A community of N pirates has recently conducted an election to choose their new leader. All pirates vote, and any pirate may run as a candidate. There is no preferential system, each pirate simply writes the number of their preffered leader on the ballot paper. If a single pirate gets more than 50% of the votes, then that pirate is declared the new leader. If no pirate gets more than 50% of the votes, then the old leader is retained. N pirates have voted, and their choices have been collected in an array A. Your task is to determine whether there will be a new leader and, if there will, who the new leader will be.
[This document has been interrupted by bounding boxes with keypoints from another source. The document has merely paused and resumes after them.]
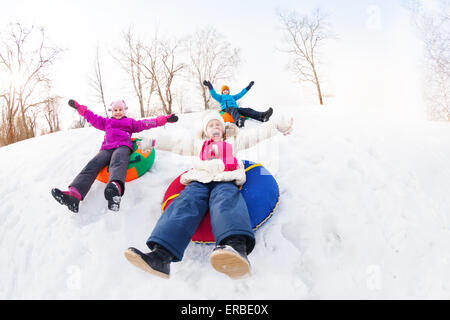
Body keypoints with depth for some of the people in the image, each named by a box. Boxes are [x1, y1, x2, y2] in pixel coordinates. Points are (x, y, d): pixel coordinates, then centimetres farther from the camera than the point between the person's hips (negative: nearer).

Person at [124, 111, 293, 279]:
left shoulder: (232, 141, 36)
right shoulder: (198, 143, 38)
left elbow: (257, 133, 33)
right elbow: (174, 142, 31)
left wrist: (280, 125, 30)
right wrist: (151, 141, 23)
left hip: (225, 180, -2)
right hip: (199, 180, 2)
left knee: (226, 200, -38)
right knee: (186, 202, -31)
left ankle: (236, 245, -71)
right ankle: (161, 255, -53)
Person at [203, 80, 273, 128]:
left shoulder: (232, 97, 42)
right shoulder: (220, 97, 29)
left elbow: (241, 94, 40)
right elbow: (214, 94, 9)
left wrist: (248, 87, 35)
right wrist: (210, 86, -7)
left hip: (235, 108, 5)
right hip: (226, 109, -5)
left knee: (247, 110, -23)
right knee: (233, 110, -42)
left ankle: (263, 116, -49)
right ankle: (239, 121, -79)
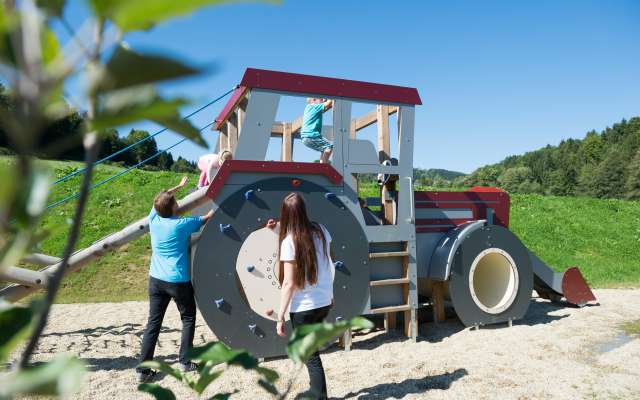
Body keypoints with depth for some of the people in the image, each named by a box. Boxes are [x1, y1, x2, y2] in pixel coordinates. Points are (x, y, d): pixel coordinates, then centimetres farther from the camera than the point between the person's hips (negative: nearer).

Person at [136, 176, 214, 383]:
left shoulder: (154, 220, 0)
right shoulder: (182, 224, -13)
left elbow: (161, 199, 20)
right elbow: (208, 217, 0)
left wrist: (179, 186, 31)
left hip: (156, 279, 5)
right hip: (178, 281, -5)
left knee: (153, 323, 9)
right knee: (188, 319, 14)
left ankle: (143, 369, 9)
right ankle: (185, 362, 16)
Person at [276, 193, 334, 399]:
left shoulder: (289, 241, -18)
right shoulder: (321, 230, -1)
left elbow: (289, 283, -19)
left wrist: (280, 317, -11)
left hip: (304, 307, -7)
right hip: (325, 301, 7)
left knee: (311, 356, 10)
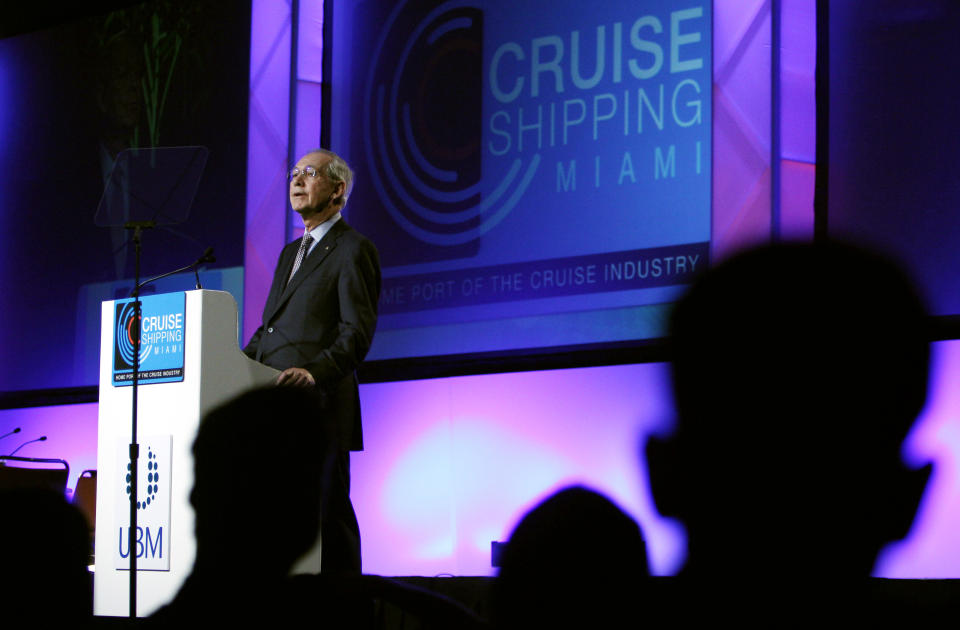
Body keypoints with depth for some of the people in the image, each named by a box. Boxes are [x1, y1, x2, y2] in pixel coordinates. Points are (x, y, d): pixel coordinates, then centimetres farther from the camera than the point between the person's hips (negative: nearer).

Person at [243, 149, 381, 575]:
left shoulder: (354, 251, -3)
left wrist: (316, 371, -28)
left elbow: (358, 331, -13)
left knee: (327, 514, -7)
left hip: (320, 407, -8)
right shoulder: (291, 252, 24)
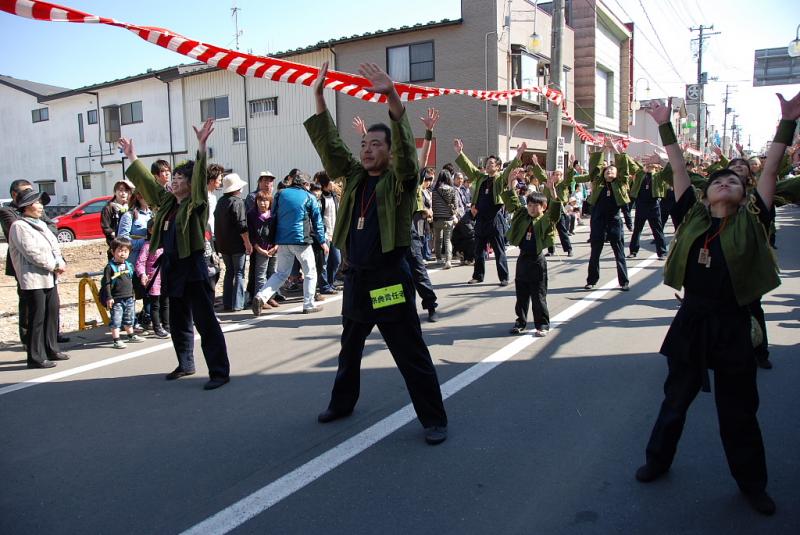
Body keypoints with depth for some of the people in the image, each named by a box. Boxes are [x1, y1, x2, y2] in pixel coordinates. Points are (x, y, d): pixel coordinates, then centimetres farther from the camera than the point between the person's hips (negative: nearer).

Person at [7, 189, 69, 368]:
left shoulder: (41, 224, 17)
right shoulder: (19, 226, -10)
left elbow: (54, 245, 14)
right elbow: (32, 253, -17)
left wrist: (60, 262, -4)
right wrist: (54, 266, -12)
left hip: (50, 278, 9)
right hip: (33, 280, -9)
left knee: (52, 314, 14)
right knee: (36, 319, -4)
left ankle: (51, 349, 26)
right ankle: (36, 357, 3)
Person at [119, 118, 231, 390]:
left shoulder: (196, 203, -8)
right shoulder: (166, 201, 13)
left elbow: (200, 176, -23)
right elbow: (147, 182, 26)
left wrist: (201, 145, -34)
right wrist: (132, 158, 33)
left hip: (193, 267, -8)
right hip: (171, 267, 8)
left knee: (205, 321, -7)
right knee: (179, 321, 18)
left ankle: (219, 371, -3)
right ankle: (185, 364, 32)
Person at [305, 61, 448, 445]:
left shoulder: (400, 180, -6)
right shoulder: (354, 176, 9)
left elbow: (405, 146, -24)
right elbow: (329, 144, 5)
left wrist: (392, 98, -36)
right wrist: (319, 96, -4)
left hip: (389, 279, -6)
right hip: (356, 278, 6)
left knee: (411, 355, 0)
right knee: (349, 349, 21)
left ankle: (433, 418, 12)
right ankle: (342, 403, 40)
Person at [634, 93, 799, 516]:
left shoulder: (750, 222, 0)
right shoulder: (692, 218, 4)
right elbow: (679, 170, 5)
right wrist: (665, 126, 6)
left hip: (732, 326, -1)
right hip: (691, 321, 2)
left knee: (739, 410, 12)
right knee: (676, 398, 17)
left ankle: (753, 483, 32)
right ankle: (658, 459, 37)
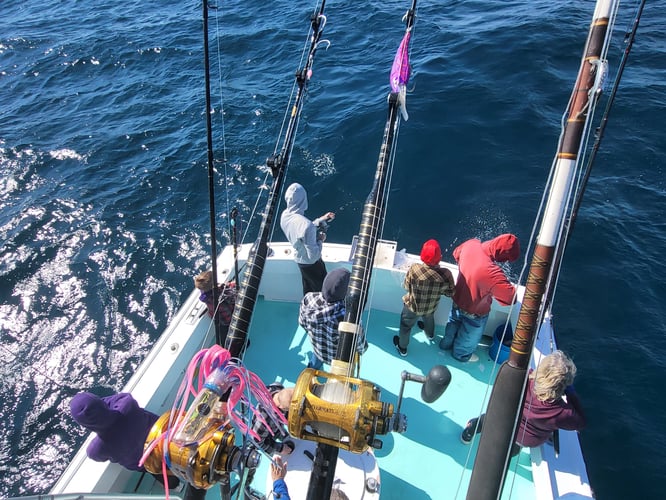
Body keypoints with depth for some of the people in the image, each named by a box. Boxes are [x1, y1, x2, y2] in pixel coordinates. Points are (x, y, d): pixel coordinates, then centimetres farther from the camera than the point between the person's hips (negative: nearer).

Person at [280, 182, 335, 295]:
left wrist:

For example, given the array 4, 4, 7, 1, 7, 7, 2, 7, 7 pirate 7 has 5 votes out of 9, and becomes the new leader, whereas given the array 4, 4, 7, 1, 4, 7, 2, 4 pirate 4 has 4 votes out of 8 but doesn't manage to get over 50% so the old leader is retained.
Your team has proposed the following algorithm to determine which, if any, candidate wins: First, a possible winner must be found. This possible winner the only candidate that could possibly have more than 50% of the votes. To find a possible winner in the array, A, create a second array, B. Compare A[0] and A[1]. If they are equal, put one of them in B; otherwise do nothing. Then compare A[2] and A[3]. Again if they are equal, add one of these to B; otherwise do nothing. Continue like this until the entire array A has been used. Recursively find a possible winner on the array B, stopping when the array has less than 2 elements. If a possible winner has been found, scan through the array and count the number of votes received by the possible winner. If the possible winner has more than N/2 votes, print the possible winner out as the winner. If no possible winner is found, or the possible winner does not have enough votes, print that the old leader is retained.
(a) What is the worst case space complexity for this algorithm (consider the array(s) B only)? Explain your reasoning.
(b) Give the O, ? and, if possible, T time complexities for this algorithm. Explain your reasoning.
(c) Why does this algorithm work? You may assume the array size is even for all function calls.
(d) What problem occurs when the array size is odd? Propose a fix for this problem, or describe an alternative algorithm.
(e) What are the (Big-Oh) time and space1 complexities of your new algorithm? Compare this to the previous algorithm and explain under what circumstances would you use one algorithm or the other?